The North Carolina School for the Deaf (NCSD) is a state-supported residential school for deaf children established in 1894, in Morganton, North Carolina, US.
In 1845, W.D. Cooke was hired by the state and a school was opened in Raleigh with seven deaf pupils. The school remained open during the American Civil War, then later suffered under the incompetent leadership of political appointees.Around 1890 the education trend in the United States was to have separate schools for deaf children and blind children. This led to a series of hearings that, in turn, led to legislative action.

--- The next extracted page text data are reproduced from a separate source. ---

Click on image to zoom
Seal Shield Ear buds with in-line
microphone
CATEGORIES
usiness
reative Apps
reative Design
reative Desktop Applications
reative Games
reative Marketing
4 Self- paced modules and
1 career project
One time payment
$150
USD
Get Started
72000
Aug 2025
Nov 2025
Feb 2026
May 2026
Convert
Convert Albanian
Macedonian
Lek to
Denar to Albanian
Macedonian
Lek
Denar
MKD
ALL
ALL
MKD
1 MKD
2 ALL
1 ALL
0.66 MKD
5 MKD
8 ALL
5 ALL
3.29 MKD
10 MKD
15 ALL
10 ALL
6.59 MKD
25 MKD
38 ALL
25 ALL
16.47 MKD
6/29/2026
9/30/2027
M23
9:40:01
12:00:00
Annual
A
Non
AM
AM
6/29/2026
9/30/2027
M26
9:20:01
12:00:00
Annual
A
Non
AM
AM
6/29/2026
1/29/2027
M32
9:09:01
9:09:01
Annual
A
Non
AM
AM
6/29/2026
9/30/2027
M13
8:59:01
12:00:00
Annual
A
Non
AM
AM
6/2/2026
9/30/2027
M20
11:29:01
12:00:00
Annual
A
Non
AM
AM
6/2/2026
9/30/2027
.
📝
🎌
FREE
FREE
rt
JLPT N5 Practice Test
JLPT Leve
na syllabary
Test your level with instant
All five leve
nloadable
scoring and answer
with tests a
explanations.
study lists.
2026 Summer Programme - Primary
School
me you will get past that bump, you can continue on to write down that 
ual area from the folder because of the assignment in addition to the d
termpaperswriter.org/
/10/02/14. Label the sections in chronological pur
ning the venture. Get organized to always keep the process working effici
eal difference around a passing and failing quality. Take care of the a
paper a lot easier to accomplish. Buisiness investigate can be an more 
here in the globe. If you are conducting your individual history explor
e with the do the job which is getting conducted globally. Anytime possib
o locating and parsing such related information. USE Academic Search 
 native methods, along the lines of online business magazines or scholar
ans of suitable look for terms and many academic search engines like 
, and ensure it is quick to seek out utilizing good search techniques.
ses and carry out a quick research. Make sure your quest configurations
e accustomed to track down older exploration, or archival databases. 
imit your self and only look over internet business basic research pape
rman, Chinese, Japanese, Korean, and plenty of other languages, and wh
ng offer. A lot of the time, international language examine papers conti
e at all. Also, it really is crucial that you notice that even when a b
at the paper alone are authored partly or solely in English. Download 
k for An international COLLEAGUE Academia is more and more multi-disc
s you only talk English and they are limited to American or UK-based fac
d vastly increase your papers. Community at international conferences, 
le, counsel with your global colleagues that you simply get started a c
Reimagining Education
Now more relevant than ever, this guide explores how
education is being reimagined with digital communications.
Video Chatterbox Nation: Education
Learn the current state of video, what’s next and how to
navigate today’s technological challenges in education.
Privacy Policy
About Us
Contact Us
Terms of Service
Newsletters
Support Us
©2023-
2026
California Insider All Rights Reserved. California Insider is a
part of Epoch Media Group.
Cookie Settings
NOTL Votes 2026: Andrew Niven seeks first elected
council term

The end result was funding for a new school for deaf children and its location in Morganton, both in 1891. The prime advocate for a new school was Edward McKee Goodwin (1859–1937) of Raleigh who, in 1894, became the first superintendent, an appointment he held until 1936. The person instrumental for the location in Morganton was Col. Samuel McDowell Tate (1830–1897) of Morganton. The school for the blind remained in Raleigh as The Governor Morehead School.During the Civil War, Confederate money was printed at the school.Under desegregation in the 1960s, black deaf students from the Garner campus of Governor Morehead School were moved to NCSD.Due to declining student populations, there were considerations on whether to close the school in 1986, 1991, and 2000, but the school remained open.

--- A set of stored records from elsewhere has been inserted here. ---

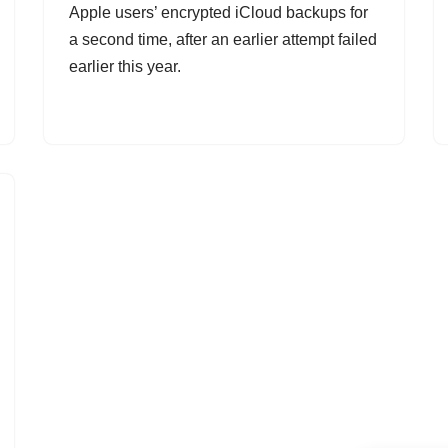
Apple users’ encrypted iCloud backups for
a second time, after an earlier attempt failed
earlier this year.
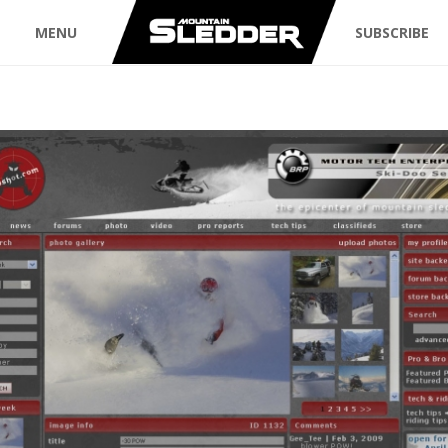
MENU
SUBSCRIBE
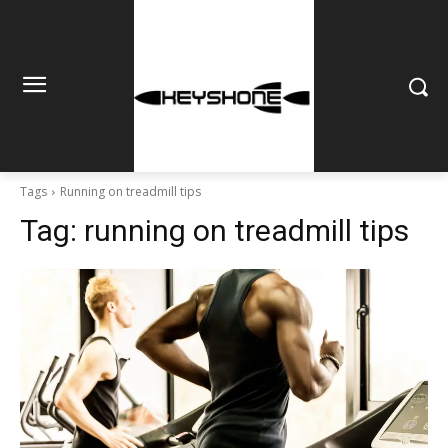
Tags
Running on treadmill tips
Tag:
running on treadmill tips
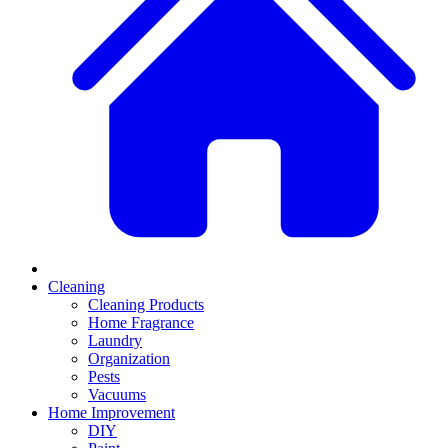
Cleaning
Cleaning Products
Home Fragrance
Laundry
Organization
Pests
Vacuums
Home Improvement
DIY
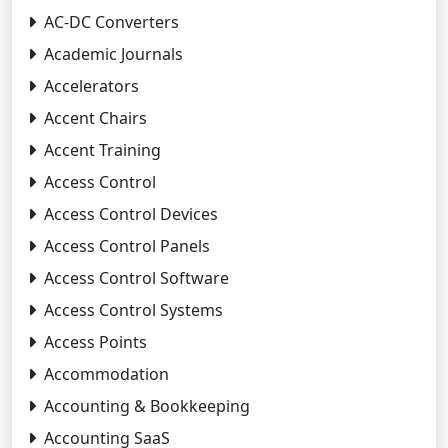
AC-DC Converters
Academic Journals
Accelerators
Accent Chairs
Accent Training
Access Control
Access Control Devices
Access Control Panels
Access Control Software
Access Control Systems
Access Points
Accommodation
Accounting & Bookkeeping
Accounting SaaS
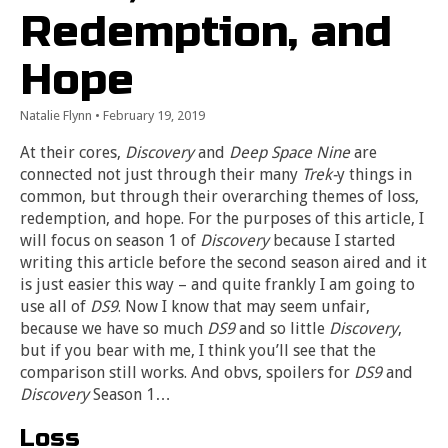
Redemption, and
Hope
Natalie Flynn
•
February 19, 2019
At their cores,
Discovery
and
Deep Space Nine
are
connected not just through their many
Trek-
y things in
common, but through their overarching themes of loss,
redemption, and hope. For the purposes of this article, I
will focus on season 1 of
Discovery
because I started
writing this article before the second season aired and it
is just easier this way – and quite frankly I am going to
use all of
DS9
. Now I know that may seem unfair,
because we have so much
DS9
and so little
Discovery
,
but if you bear with me, I think you’ll see that the
comparison still works. And obvs, spoilers for
DS9
and
Discovery
Season 1…
Loss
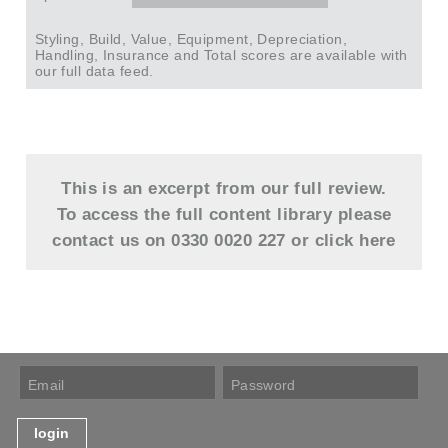
Styling, Build, Value, Equipment, Depreciation,
Handling, Insurance and Total scores are available with
our full data feed.
This is an excerpt from our full review.
To access the full content library please
contact us on 0330 0020 227 or
click here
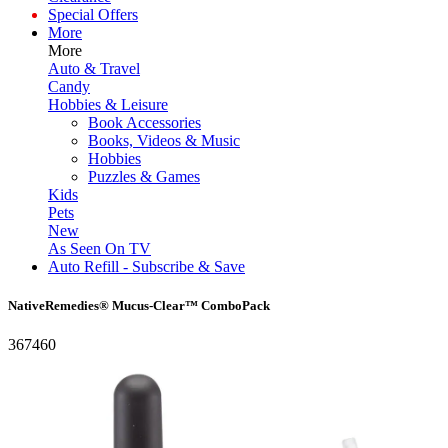
Special Offers
More
More
Auto & Travel
Candy
Hobbies & Leisure
Book Accessories
Books, Videos & Music
Hobbies
Puzzles & Games
Kids
Pets
New
As Seen On TV
Auto Refill - Subscribe & Save
NativeRemedies® Mucus-Clear™ ComboPack
367460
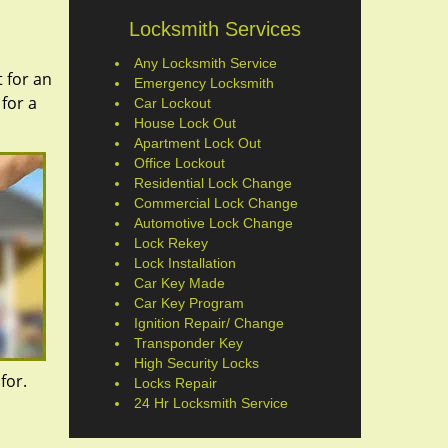
Locksmith Services
Any Locksmith Service
 for an
Emergency Locksmith
 for a
Car Lockout
House Lock Out
Apartment Lock Out
Office Lockout
Residential Lock Change
Commercial Lock Change
Automotive Lock Change
Lock Rekey
Lock Installation
Car Key Made
Car Key Program
Ignition Repair/ Change
Transponder Key
High Security Locks
 for.
Locks Repair
24 Hr Locksmith Service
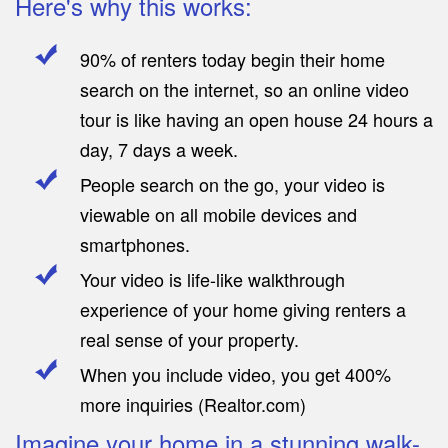
Here's why this works:
90% of renters today begin their home
search on the internet, so an online video
tour is like having an open house 24 hours a
day, 7 days a week.
People search on the go, your video is
viewable on all mobile devices and
smartphones.
Your video is life-like walkthrough
experience of your home giving renters a
real sense of your property.
When you include video, you get 400%
more inquiries (Realtor.com)
Imagine your home in a stunning walk-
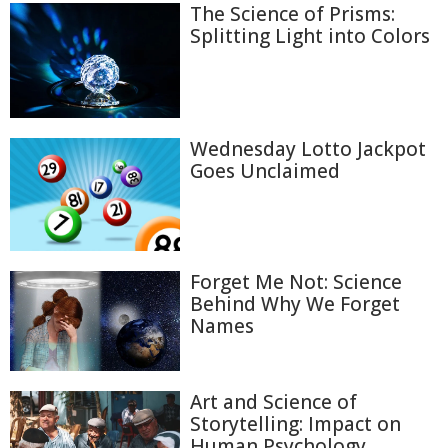
The Science of Prisms:
Splitting Light into Colors
Wednesday Lotto Jackpot
Goes Unclaimed
Forget Me Not: Science
Behind Why We Forget
Names
Art and Science of
Storytelling: Impact on
Human Psychology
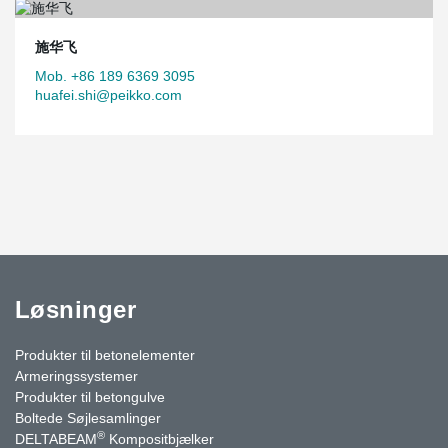
施华飞
Mob. +86 189 6369 3095
huafei.shi@peikko.com
Løsninger
Produkter til betonelementer
Armeringssystemer
Produkter til betongulve
Boltede Søjlesamlinger
®
DELTABEAM
Kompositbjælker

The school is on a national historic district campus in Morganton, North Carolina with 12 buildings on 160 acres (650,000 m2) of land. The school now has an annual budget of over $10 million. The historic district encompasses 14 historic buildings constructed between about 1891 and 1939. They include the main building, classroom buildings, recreational facilities, the original
infirmary, staff housing, and farm buildings. They representations of Victorian, Romanesque Revival, Colonial Revival style architecture. The main building is a high Victorian three-story brick building with a slate roof and five-story tower. The Main Building was listed on the National Register of Historic Places in 1976 and the historic district in 1989.North Carolina School for the Deaf and Blind is one of two primary public schools for Deaf and hard of hearing students in Pre-K through 12th grade in North Carolina. The school offers an education program as well as vocational rehabilitation service on campus for students after graduation.
It is accredited by the Southern Association of Colleges and Schools and the Conference of Educational Administrators Serving the Deaf.
The North Carolina School for the Deaf Historical Museum is located on the campus of the school for the Deaf at Morganton, NC. The original site was in the Historic Main Building common room before it was moved to the former Superintendent's Home in 2003. The Museum was spearheaded as a Senior Project by Jimmy Autrey, NCSD graduate of 1977 along with a number of student & staff volunteers. The Museum displays a historical timeline of pictures & artifacts pertaining to the establishment of the North Carolina School for the Deaf in 1891 as well as the original NC Institution for the Deaf & Blind in 1845 & the NC Institution for Colored Deaf & Blind in 1869, both at Raleigh, NC. The Museum maintains a record of student enrollment, organizational activities, school publications, memorabilia, photographic images, newspapers & class books in the Archival Collection Room. Currently, the Archives have over 1000 pictures with the state of the art computerized storage for research purposes & exhibition.